Okay, first of all, all grounds should be tied together in any box. The exception would be when using isolated-ground receptacles, which are a 100% waste in a non-metallic wiring system.
In other words, if you're using NM cable and plastic boxes, the ground wire is already isolated. In a metallic (i.e., metal conduit) system, the ground wire should be insulated and grounded only at the origination panel.
As for shared neutrals, the circuits must be on opposire phases. The two breakers need only be tied (i.e., a 2-pole breaker) if they're feeding a single equipment, or if they're feeding devices on a single mounting strap.
If two separate breakers feed two separate circuits sharing a neutral, when terminating the neutral at, say, a receptacle, the neutral must be spliced and pigtailed, not joined via the two silver screws on the receptacle.
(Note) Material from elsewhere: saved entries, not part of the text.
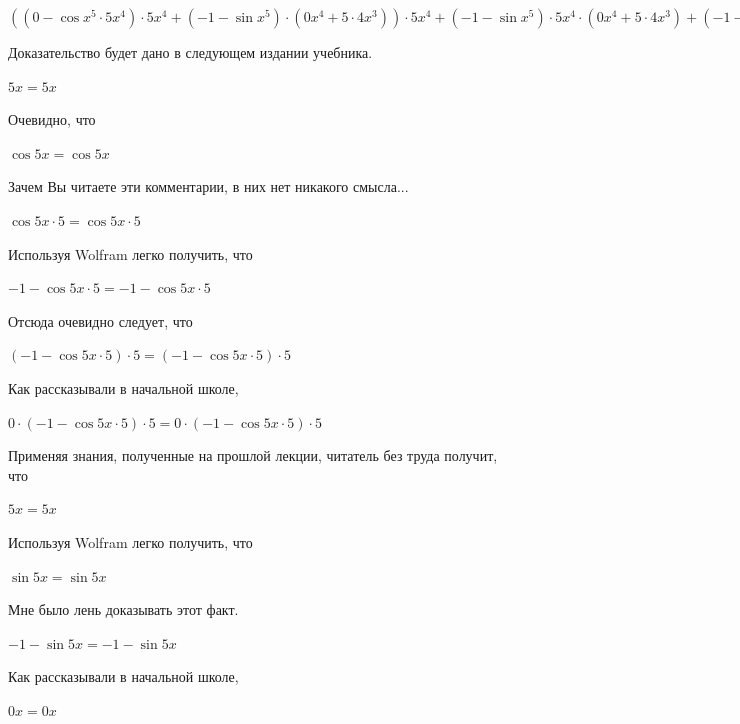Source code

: \documentclass[12pt,a4paper,fleqn]{article}
\theoremstyle{definition}
\begin{document}
$(( 0  - \cos{ x }^{ 5 } \cdot  5 { x }^{ 4 }) \cdot  5 { x }^{ 4 } + ( -1  - \sin{ x }^{ 5 }) \cdot ( 0 { x }^{ 4 } +  5  \cdot  4 { x }^{ 3 })) \cdot  5 { x }^{ 4 } + ( -1  - \sin{ x }^{ 5 }) \cdot  5 { x }^{ 4 } \cdot ( 0 { x }^{ 4 } +  5  \cdot  4 { x }^{ 3 }) + ( -1  - \sin{ x }^{ 5 }) \cdot  5 { x }^{ 4 } \cdot  5  \cdot  4 { x }^{ 3 } + \cos{ x }^{ 5 } \cdot ( 0  \cdot  4 { x }^{ 3 } +  5  \cdot ( 0 { x }^{ 3 } +  4  \cdot  3 { x }^{ 2 })) = (( 0  - \cos{ x }^{ 5 } \cdot  5 { x }^{ 4 }) \cdot  5 { x }^{ 4 } + ( -1  - \sin{ x }^{ 5 }) \cdot ( 0 { x }^{ 4 } +  5  \cdot  4 { x }^{ 3 })) \cdot  5 { x }^{ 4 } + ( -1  - \sin{ x }^{ 5 }) \cdot  5 { x }^{ 4 } \cdot ( 0 { x }^{ 4 } +  5  \cdot  4 { x }^{ 3 }) + ( -1  - \sin{ x }^{ 5 }) \cdot  5 { x }^{ 4 } \cdot  5  \cdot  4 { x }^{ 3 } + \cos{ x }^{ 5 } \cdot ( 0  \cdot  4 { x }^{ 3 } +  5  \cdot ( 0 { x }^{ 3 } +  4  \cdot  3 { x }^{ 2 }))$

Доказательство будет дано в следующем издании учебника. 

$ 5  x  =  5  x $

Очевидно, что 

$\cos 5  x  = \cos 5  x $

Зачем Вы читаете эти комментарии, в них нет никакого смысла... 

$\cos 5  x  \cdot  5  = \cos 5  x  \cdot  5 $

Используя Wolfram легко получить, что 

$ -1  - \cos 5  x  \cdot  5  =  -1  - \cos 5  x  \cdot  5 $

Отсюда очевидно следует, что 

$( -1  - \cos 5  x  \cdot  5 ) \cdot  5  = ( -1  - \cos 5  x  \cdot  5 ) \cdot  5 $

Как рассказывали в начальной школе, 

$ 0  \cdot ( -1  - \cos 5  x  \cdot  5 ) \cdot  5  =  0  \cdot ( -1  - \cos 5  x  \cdot  5 ) \cdot  5 $

Применяя знания, полученные на прошлой лекции, читатель без труда получит, что 

$ 5  x  =  5  x $

Используя Wolfram легко получить, что 

$\sin 5  x  = \sin 5  x $

Мне было лень доказывать этот факт.

$ -1  - \sin 5  x  =  -1  - \sin 5  x $

Как рассказывали в начальной школе, 

$ 0  x  =  0  x $
\end{document}
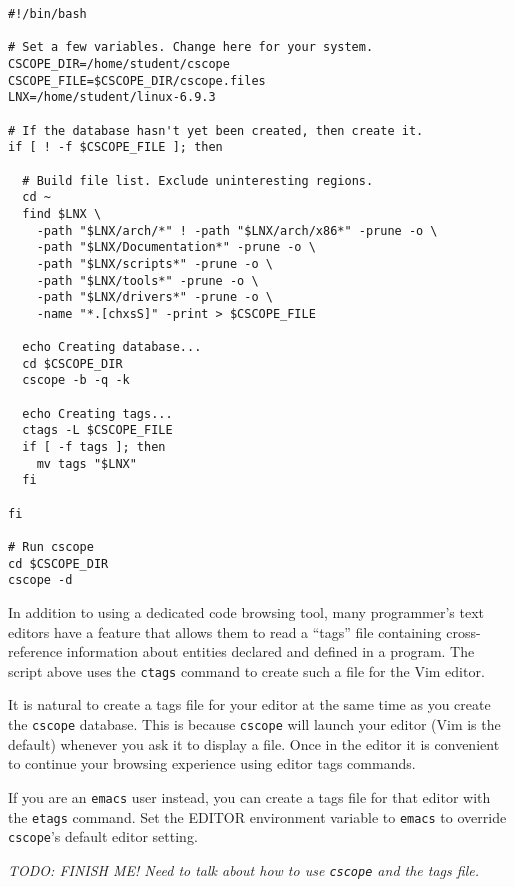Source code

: \documentclass{article}
\newcommand{\command}[1]{\texttt{#1}}
\newcommand{\todo}[1]{\textit{TODO: #1}}
\begin{document}
\begin{verbatim}
#!/bin/bash

# Set a few variables. Change here for your system.
CSCOPE_DIR=/home/student/cscope
CSCOPE_FILE=$CSCOPE_DIR/cscope.files
LNX=/home/student/linux-6.9.3

# If the database hasn't yet been created, then create it.
if [ ! -f $CSCOPE_FILE ]; then

  # Build file list. Exclude uninteresting regions.
  cd ~
  find $LNX \
    -path "$LNX/arch/*" ! -path "$LNX/arch/x86*" -prune -o \
    -path "$LNX/Documentation*" -prune -o \
    -path "$LNX/scripts*" -prune -o \
    -path "$LNX/tools*" -prune -o \
    -path "$LNX/drivers*" -prune -o \
    -name "*.[chxsS]" -print > $CSCOPE_FILE

  echo Creating database...
  cd $CSCOPE_DIR
  cscope -b -q -k

  echo Creating tags...
  ctags -L $CSCOPE_FILE
  if [ -f tags ]; then
    mv tags "$LNX"
  fi

fi

# Run cscope
cd $CSCOPE_DIR
cscope -d
\end{verbatim}

In addition to using a dedicated code browsing tool, many programmer's text editors have a
feature that allows them to read a ``tags'' file containing cross-reference information about
entities declared and defined in a program. The script above uses the \command{ctags} command to
create such a file for the Vim editor.

It is natural to create a tags file for your editor at the same time as you create the
\command{cscope} database. This is because \command{cscope} will launch your editor (Vim is the
default) whenever you ask it to display a file. Once in the editor it is convenient to continue
your browsing experience using editor tags commands.

If you are an \command{emacs} user instead, you can create a tags file for that editor with the
\command{etags} command. Set the EDITOR environment variable to \command{emacs} to override
\command{cscope}'s default editor setting.

\todo{FINISH ME! Need to talk about how to use \command{cscope} and the tags file.}
\end{document}
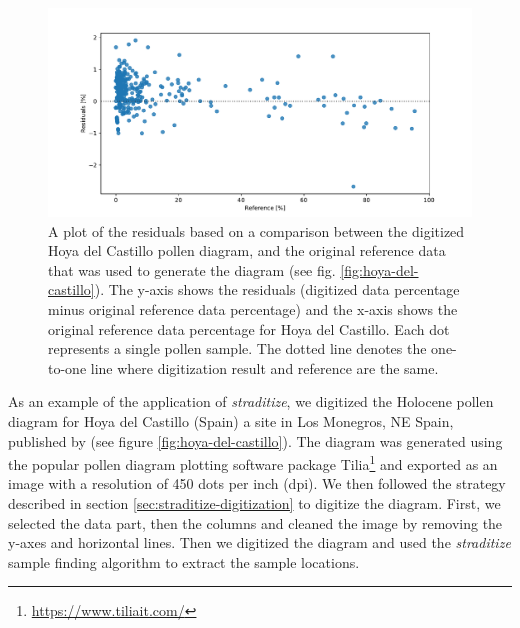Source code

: \documentclass[
11pt, %
english, %
singlespacing, %
headsepline, %
]{MastersDoctoralThesis} %
\begin{document}
\begin{NoHyper}
\begin{refsection}
\begin{figure}
	\includegraphics[width=\linewidth]{straditize-figures/resid-plot-hoya-del-castillo.pdf}
	\caption[Residuals plot of the digitized Hoya del Castillo diagram]{A plot of the residuals based on a comparison between the digitized Hoya del Castillo pollen diagram, and the original reference data that was used to generate the diagram (see fig. \ref{fig:hoya-del-castillo}). The y-axis shows the residuals (digitized data percentage minus original reference data percentage) and the x-axis shows the original reference data percentage for Hoya del Castillo. Each dot represents a single pollen sample. The dotted line denotes the one-to-one line where digitization result and reference are the same.}
	\label{fig:hoya-resid}
\end{figure}

As an example of the application of \emph{straditize}, we digitized the Holocene pollen diagram for Hoya del Castillo (Spain) a site in Los Monegros, NE Spain, published by \cite{DavisStevenson2007} (see figure \ref{fig:hoya-del-castillo}). The diagram was generated using the popular pollen diagram plotting software package Tilia\footnote{\url{https://www.tiliait.com/}} \citep{Grimm1988, Grimm1991} and exported as an image with a resolution of 450 dots per inch (dpi). We then followed the strategy described in section \ref{sec:straditize-digitization} to digitize the diagram. First, we selected the data part, then the columns and cleaned the image by removing the y-axes and horizontal lines. Then we digitized the diagram and used the \emph{straditize} sample finding algorithm to extract the sample locations.  


\end{refsection}
\end{NoHyper}
\end{document}
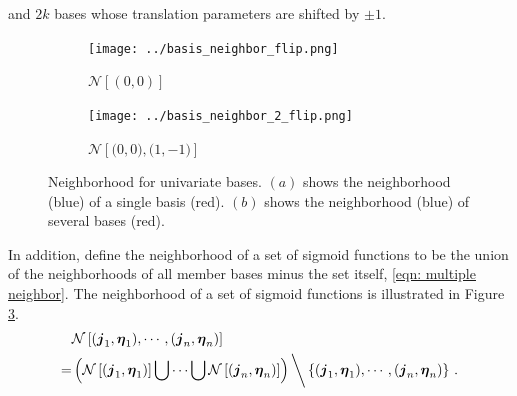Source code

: and $2k$ bases whose translation parameters are shifted by $\pm 1$.
\begin{figure}[Htbp]\begin{center}
    \begin{subfigure}[p]{1.\textwidth}
        \centering
        \texttt{[image: ../basis\_neighbor\_flip.png]}
        \caption{$\mathcal{N}\left[\left(0,0\right)\right]$}
        \label{fig: basis neighbor}
    \end{subfigure}
    \begin{subfigure}[p]{1.\textwidth}
        \centering
        \texttt{[image: ../basis\_neighbor\_2\_flip.png]}
        \caption{$\mathcal{N}\left[ \big(0, 0\big), \big(1, -1\big)
                 \right]$}
        \label{fig: union neighbor}
    \end{subfigure}
    \caption{Neighborhood for univariate bases. 
             $(a)$ shows the neighborhood (blue)
             of a single basis (red).  $(b)$ shows the neighborhood (blue) 
             of several bases (red).}
\end{center}\end{figure}
In addition, define the neighborhood of a set of sigmoid functions to be the union
of the neighborhoods of all member bases minus the set itself, 
\eqref{eqn: multiple neighbor}. The neighborhood of 
a set of sigmoid functions
is illustrated in Figure \ref{fig: union neighbor}.
\begin{equation}\begin{split}
    &\mathcal{N}\left[(\boldsymbol{j}_1, \boldsymbol{\eta}_1), \cdots, 
    ( \boldsymbol{j}_n, \boldsymbol{\eta}_n) \right]\\
    = &\left( \mathcal{N}\left[(\boldsymbol{j}_1, \boldsymbol{\eta}_1)\right]\bigcup \cdots 
      \bigcup \mathcal{N}\left[(\boldsymbol{j}_n, \boldsymbol{\eta}_n)\right]\right)
      \bigg\backslash \left\{(\boldsymbol{j}_1, \boldsymbol{\eta}_1), \cdots, 
      ( \boldsymbol{j}_n, \boldsymbol{\eta}_n) \right\}\,.
\label{eqn: multiple neighbor}
\end{split}\end{equation}\\

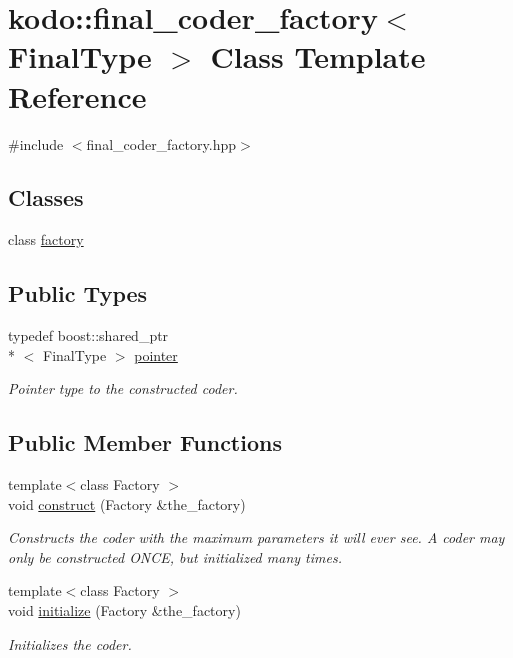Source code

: \hypertarget{classkodo_1_1final__coder__factory}{\section{kodo\-:\-:final\-\_\-coder\-\_\-factory$<$ Final\-Type $>$ Class Template Reference}
\label{classkodo_1_1final__coder__factory}
}


{\ttfamily \#include $<$final\-\_\-coder\-\_\-factory.\-hpp$>$}

\subsection*{Classes}
\begin{DoxyCompactItemize}
\item 
class \hyperlink{classkodo_1_1final__coder__factory_1_1factory}{factory}
\end{DoxyCompactItemize}
\subsection*{Public Types}
\begin{DoxyCompactItemize}
\item 
\hypertarget{classkodo_1_1final__coder__factory_a24608d97861db353b6e425c01d9154bb}{typedef boost\-::shared\-\_\-ptr\\*
$<$ Final\-Type $>$ \hyperlink{classkodo_1_1final__coder__factory_a24608d97861db353b6e425c01d9154bb}{pointer}}\label{classkodo_1_1final__coder__factory_a24608d97861db353b6e425c01d9154bb}

\begin{DoxyCompactList}\small\item\em Pointer type to the constructed coder. \end{DoxyCompactList}\end{DoxyCompactItemize}
\subsection*{Public Member Functions}
\begin{DoxyCompactItemize}
\item 
{\footnotesize template$<$class Factory $>$ }\\void \hyperlink{classkodo_1_1final__coder__factory_a8f52498cf1f6796977edba47e77338bd}{construct} (Factory \&the\-\_\-factory)
\begin{DoxyCompactList}\small\item\em Constructs the coder with the maximum parameters it will ever see. A coder may only be constructed O\-N\-C\-E, but initialized many times. \end{DoxyCompactList}\item 
{\footnotesize template$<$class Factory $>$ }\\void \hyperlink{classkodo_1_1final__coder__factory_a36debbaf1cbc80d7e68291cee5d5c98d}{initialize} (Factory \&the\-\_\-factory)
\begin{DoxyCompactList}\small\item\em Initializes the coder. \end{DoxyCompactList}\end{DoxyCompactItemize}
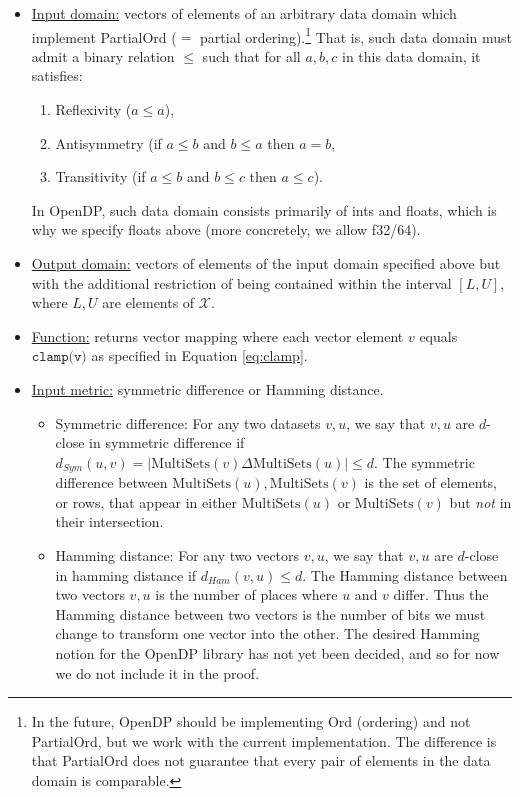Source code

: \documentclass[11pt,a4paper]{article}
\theoremstyle{definition}
\newcommand{\X}{\mathcal{X}}
\begin{document}
\begin{itemize}
    \item \underline{Input domain:} vectors of elements of an arbitrary data domain which implement PartialOrd ($=$ partial ordering).\footnote{In the future, OpenDP should be implementing Ord (ordering) and not PartialOrd, but we work with the current implementation. The difference is that PartialOrd does not guarantee that every pair of elements in the data domain is comparable.} That is, such data domain must admit a binary relation $\leq$ such that for all $a, b, c$ in this data domain, it satisfies:
    \begin{enumerate}
        \item Reflexivity ($a \leq a$),
        \item Antisymmetry (if $a \leq b$ and $b \leq a$ then $a=b$,
        \item Transitivity (if $a \leq b$ and $b \leq c$ then $a \leq c$).
    \end{enumerate}
    In OpenDP, such data domain consists primarily of ints and floats, which is why we specify floats above (more concretely, we allow f32/64).
    \item \underline{Output domain:} vectors of elements of the input domain specified above but with the additional restriction of being contained within the interval $[L, U]$, where $L, U$ are elements of $\X$.
    \item \underline{Function:} returns vector mapping where each vector element $v$ equals $\texttt{clamp(v)}$ as specified in Equation \eqref{eq:clamp}.
    \item \underline{Input metric:} symmetric difference or Hamming distance. 
    \begin{itemize}
        \item Symmetric difference: For any two datasets $v, u$, we say that $v, u$ are $d$-close in symmetric difference if $d_{Sym}(u, v) = |\textrm{MultiSets}(v) \Delta \textrm{MultiSets}(u)| \leq d$. The symmetric difference between $\textrm{MultiSets}(u), \textrm{MultiSets}(v)$ is the set of elements, or rows, that appear in either $\textrm{MultiSets}(u)$ or $\textrm{MultiSets}(v)$ but \textit{not} in their intersection. 
        \item Hamming distance: For any two vectors $v, u$, we say that $v, u$ are $d$-close in hamming distance if $d_{Ham}(v, u) \leq d$. The Hamming distance between two vectors $v, u$ is the number of places where $u$ and $v$ differ. Thus the Hamming distance between two vectors is the number of bits we must change to transform one vector into the other. The desired Hamming notion for the OpenDP library has not yet been decided, and so for now we do not include it in the proof.
    \end{itemize}
    

\end{itemize}
\end{document}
This is because, since the two breakers are not joined, if someone turns off one circuit to replace a receptacle, the other circuit is still energizing the opened neutral through its loads, which is obviously dangerous.
Once leaving the panel (or a junction box with a 3-conductor cable feeding in and two separate 2-conductor cables leaving), two separate circuits must remain separate; in other words, never rejoin the two neutrals downstream.
If two separate 2-conductor cables are feeding several devices in one box, the neutrals should NOT be tied together. Treat them like two separate circuits. And never use one circuit's hot and another circuit's neutral.